:: DATA FOR THIS TASK

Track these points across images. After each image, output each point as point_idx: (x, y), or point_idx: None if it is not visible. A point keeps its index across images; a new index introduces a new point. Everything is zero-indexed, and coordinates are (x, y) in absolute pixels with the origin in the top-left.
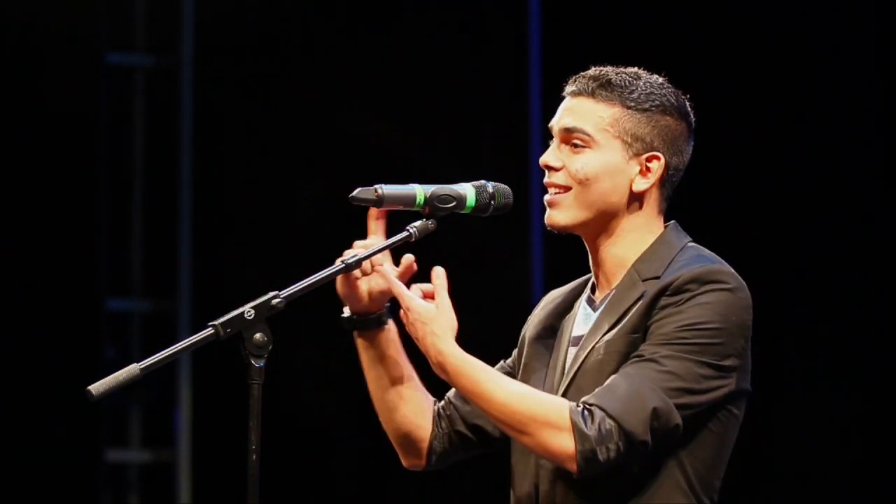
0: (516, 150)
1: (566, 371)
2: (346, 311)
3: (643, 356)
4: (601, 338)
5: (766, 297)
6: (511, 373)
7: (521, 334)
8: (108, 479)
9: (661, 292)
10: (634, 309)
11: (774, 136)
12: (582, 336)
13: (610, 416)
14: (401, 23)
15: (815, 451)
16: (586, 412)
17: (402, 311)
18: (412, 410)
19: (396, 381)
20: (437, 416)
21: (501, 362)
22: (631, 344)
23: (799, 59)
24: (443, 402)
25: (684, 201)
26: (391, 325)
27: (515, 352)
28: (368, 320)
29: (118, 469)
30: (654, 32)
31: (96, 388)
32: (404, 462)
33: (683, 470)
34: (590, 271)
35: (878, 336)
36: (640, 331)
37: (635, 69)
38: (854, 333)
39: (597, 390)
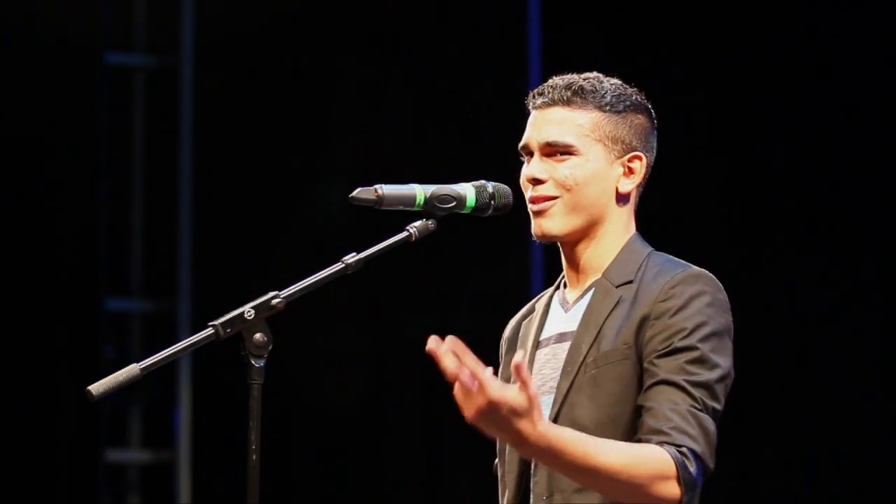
0: (516, 149)
1: (533, 374)
2: None
3: (676, 383)
4: (587, 353)
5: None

::::

» **THE TASK**
The lines wanted run from the one with "12: (582, 336)" through the final line of the data; repeat them word for word and skip every picture.

» **RESULT FOR THIS TASK**
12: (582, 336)
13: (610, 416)
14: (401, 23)
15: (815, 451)
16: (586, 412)
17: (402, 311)
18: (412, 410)
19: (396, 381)
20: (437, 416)
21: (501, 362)
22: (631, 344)
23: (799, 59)
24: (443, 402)
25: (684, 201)
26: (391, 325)
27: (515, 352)
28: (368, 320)
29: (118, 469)
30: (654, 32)
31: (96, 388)
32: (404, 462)
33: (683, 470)
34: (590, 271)
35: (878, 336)
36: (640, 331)
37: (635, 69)
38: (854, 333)
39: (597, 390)
0: (516, 149)
1: (533, 374)
2: None
3: (676, 383)
4: (587, 353)
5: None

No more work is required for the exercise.